Can you explain in a little more detail what the effect of each setting is? I have read the text next to them in advanced settings but need some more clarity. I have also read the PID entry on wikipedia here https://en.wikipedia.org/wiki/PID_controller

Does increasing the Heater1 PID Kp increase the duration of the heating pulses? So at the moment that it sees there is a difference in the reading it reacts more or less strongly to correct it? I’m not sure how to calculate “Kp of 40: 1 degree too low = 20% on”. Is the accepted range of Kp from 0 to 100?

Does Ti affect how I see the duration of the heating pulses change? If I increased the value, would I see the duration of the heating pulses increase faster or slower? Or if you increase it too much, does it cause oscillation because it is still ‘remembering’ past errors?

Finally Td is described as looking into the future to predict the outcome of current behaviour. So should I increase it to look further ahead?

Whoops, I understand that this is confusing.

Kp of 40: 1 degree too low = 20% on 40% ON

Ti = how fast does an error accumulate. So with Ti = 300 seconds, this means that the integrator part increases with the error/300 each second.

What you describe, that the pulses get longer without the error increasing, is the integrator that is increasing. The integrator should only correct steady state errors (constant heat loss to environment). So the time constant should be longer Ti than the time constant of the process (how fast it responds to heating).
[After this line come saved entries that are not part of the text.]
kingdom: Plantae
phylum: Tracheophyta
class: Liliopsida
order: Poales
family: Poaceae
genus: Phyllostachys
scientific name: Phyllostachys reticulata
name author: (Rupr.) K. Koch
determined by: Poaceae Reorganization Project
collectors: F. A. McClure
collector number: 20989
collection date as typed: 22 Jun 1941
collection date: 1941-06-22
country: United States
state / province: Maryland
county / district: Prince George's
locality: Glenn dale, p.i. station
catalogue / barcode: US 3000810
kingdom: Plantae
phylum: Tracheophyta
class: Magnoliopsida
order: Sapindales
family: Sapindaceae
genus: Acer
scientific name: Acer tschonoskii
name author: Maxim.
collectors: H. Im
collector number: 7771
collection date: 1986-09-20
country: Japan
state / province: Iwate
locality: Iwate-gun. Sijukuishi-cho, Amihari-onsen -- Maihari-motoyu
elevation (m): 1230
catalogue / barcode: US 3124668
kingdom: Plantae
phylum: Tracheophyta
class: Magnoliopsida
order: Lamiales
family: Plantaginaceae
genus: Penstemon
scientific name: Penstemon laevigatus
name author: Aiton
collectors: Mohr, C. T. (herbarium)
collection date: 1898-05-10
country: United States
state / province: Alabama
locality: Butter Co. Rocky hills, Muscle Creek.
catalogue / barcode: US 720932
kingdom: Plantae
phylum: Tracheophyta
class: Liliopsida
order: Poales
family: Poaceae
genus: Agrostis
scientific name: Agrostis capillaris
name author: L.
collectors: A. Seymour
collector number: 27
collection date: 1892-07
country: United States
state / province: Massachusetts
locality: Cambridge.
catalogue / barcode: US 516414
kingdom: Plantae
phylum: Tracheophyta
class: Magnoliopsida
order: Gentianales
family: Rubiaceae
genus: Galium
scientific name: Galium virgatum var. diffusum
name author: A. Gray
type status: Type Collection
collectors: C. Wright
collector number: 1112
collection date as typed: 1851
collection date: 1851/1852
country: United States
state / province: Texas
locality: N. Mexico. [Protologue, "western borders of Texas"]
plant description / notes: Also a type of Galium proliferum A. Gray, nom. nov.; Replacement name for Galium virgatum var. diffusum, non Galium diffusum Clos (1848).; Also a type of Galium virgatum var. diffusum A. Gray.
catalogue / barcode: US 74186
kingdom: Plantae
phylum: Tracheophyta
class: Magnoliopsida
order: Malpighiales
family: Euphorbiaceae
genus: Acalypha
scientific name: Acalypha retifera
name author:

Td: the derivative part is simply Td * derivative. So in other words, it assumes an overshoot of Td * the current derivative. Td prevents overshoot, by assuming that the temperature will continue to rise if the heater is disabled.

So summary:
Kp: at which temperature difference should the heater be fully ON? Divide 100 by that difference to get Kp.
Ti: how long does it take for the process to respond to the actuator? Ti should be outside of that range, because it should only correct slow changing factors.
Td: if I heat at full power and then turn the heater off, how long does the temperature continue to rise?

Thanks again.

Using the same settings you recommended with a larger volume of water (about 8l) reduced the oscillations to about 1C around the setpoint. I can continue to tweak from there and will see how much closer I can get to totally consistent readings.